[[ PASSAGE TO READ, beginning ]]

Forget Botox! Scientists say tripping on mushrooms might keep you young

Tech execs love popping supplements and infusing themselves with youthful young plasma to ward off Father Time. New research, however, shows that a substance that humans have been ingesting for a thousand years holds powerful antiaging effects.
A new study published in Nature Partner Journals’ Aging discovered that naturally occurring compounds in the modest psychedelic mushroom were able to slow aging in cells and even increase a mouse’s lifespan. The two-pronged study out of Emory University examined the effects of psilocybin, the psychoactive ingredient in magic mushrooms, on the micro level by using human lung and skin cells, and on the macro level with lab mice.
Human fetal lung cells treated with psilocin, psilocybin’s active metabolite, showed a 29% boost to their cellular lifespans—a number that rocketed to 57% when exposed to a much larger dosage. When the scientists repeated the study with human skin cells, the large psilocin dose increased the cells’ lifespan by 51%. Across the cellular experiments, exposure to the psychedelic reduced the oxidative stress that can lead to cell damage and preserved the length of telomeres, a part of the chromosome implicated in cancer and other age-related diseases.
The scientists’ findings in living mice were even more impressive. When dosing older mice with psilocybin and comparing them to a control group, the research team found that the aged mice lived 30% longer than their peers who weren’t subject to the same psychedelic journey. On top of that, the mice given psilocybin looked healthier, with better fur quality, more hair regrowth, and less graying on their coats.
Psilocybin is an emerging frontier in mental health research, but it holds some strong potential in the field of longevity, too. The psychedelic substance has shown promise for everything from helping smokers and alcoholics quit their habits to giving patients long-lasting relief from major depression.
“Our study opens new questions about what long-term treatments can do,” senior study author and former Emory University associate professor Louise Hecker, PhD, said. “Additionally, even when the intervention is initiated late in life in mice, it still leads to improved survival, which is clinically relevant in healthy aging.”

[[ PASSAGE TO READ, end ]]
[[ GIVEN INFORMATION, beginning ]]

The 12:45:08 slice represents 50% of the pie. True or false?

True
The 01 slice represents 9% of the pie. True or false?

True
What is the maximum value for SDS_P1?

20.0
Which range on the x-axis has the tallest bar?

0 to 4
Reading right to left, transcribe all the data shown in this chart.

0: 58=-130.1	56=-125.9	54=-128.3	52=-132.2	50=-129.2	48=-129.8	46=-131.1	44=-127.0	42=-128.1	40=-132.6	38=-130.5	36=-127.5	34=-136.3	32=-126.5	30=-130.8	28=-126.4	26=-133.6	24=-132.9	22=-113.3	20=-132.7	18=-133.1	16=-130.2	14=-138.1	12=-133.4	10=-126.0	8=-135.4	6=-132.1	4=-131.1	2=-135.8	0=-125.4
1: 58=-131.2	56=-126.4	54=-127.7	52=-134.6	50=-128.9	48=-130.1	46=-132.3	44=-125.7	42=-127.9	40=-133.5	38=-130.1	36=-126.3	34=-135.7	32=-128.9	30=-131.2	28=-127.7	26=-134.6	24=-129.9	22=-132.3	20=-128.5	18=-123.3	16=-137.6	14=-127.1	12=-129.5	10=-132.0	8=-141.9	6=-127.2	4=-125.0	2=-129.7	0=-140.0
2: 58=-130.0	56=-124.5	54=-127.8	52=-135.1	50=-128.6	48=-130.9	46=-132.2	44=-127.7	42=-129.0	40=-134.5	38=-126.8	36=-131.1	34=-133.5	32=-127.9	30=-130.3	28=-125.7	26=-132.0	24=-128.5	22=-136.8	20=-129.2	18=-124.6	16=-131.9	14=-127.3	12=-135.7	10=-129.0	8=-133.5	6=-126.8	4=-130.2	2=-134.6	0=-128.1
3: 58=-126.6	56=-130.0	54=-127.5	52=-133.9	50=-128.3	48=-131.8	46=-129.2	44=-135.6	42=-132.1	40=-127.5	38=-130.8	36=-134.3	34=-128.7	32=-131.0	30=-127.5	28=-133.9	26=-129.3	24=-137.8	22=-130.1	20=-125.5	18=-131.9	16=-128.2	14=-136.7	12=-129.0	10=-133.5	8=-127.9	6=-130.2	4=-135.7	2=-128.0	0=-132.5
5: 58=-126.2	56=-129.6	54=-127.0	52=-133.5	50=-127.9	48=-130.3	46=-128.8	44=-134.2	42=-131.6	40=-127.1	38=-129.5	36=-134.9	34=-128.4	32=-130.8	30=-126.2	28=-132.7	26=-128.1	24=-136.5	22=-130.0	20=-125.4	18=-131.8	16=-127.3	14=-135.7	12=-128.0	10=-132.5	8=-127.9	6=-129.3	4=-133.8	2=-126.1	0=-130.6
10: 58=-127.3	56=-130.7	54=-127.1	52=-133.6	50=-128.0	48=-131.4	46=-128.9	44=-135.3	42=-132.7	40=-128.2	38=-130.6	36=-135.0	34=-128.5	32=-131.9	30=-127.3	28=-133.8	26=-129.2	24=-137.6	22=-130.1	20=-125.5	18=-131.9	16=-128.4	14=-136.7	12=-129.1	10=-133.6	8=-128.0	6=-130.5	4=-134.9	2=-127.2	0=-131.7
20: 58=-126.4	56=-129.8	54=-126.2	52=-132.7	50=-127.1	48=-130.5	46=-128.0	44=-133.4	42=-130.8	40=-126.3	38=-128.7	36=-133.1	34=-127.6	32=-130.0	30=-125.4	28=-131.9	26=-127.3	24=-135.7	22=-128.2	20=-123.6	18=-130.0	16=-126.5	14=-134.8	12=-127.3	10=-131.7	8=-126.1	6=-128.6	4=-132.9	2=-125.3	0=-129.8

[[ GIVEN INFORMATION, end ]]

> WHAT YOU NEED TO DO:
[A] In the article on psilocybin and aging, how much longer did the aged mice given psilocybin live than the control group?
[B] Summarize the article on psilocybin and aging in two sentences.
[C] Extract the stretch of the article on psilocybin and aging from "Psilocybin is an" through "from major depression.".
These rows were drawn from a different source than the article on psilocybin and aging.

> TASK SOLUTIONS:
[A] They lived 30% longer.

[B] An Emory University study published in Nature Partner Journals' Aging found that psilocin, the active metabolite of psilocybin, extended the lifespans of human lung and skin cells, reduced oxidative stress, and preserved telomere length. Aged mice dosed with psilocybin lived 30% longer than a control group and looked healthier, with better fur quality, more hair regrowth, and less graying.

[C]
Psilocybin is an emerging frontier in mental health research, but it holds some strong potential in the field of longevity, too. The psychedelic substance has shown promise for everything from helping smokers and alcoholics quit their habits to giving patients long-lasting relief from major depression.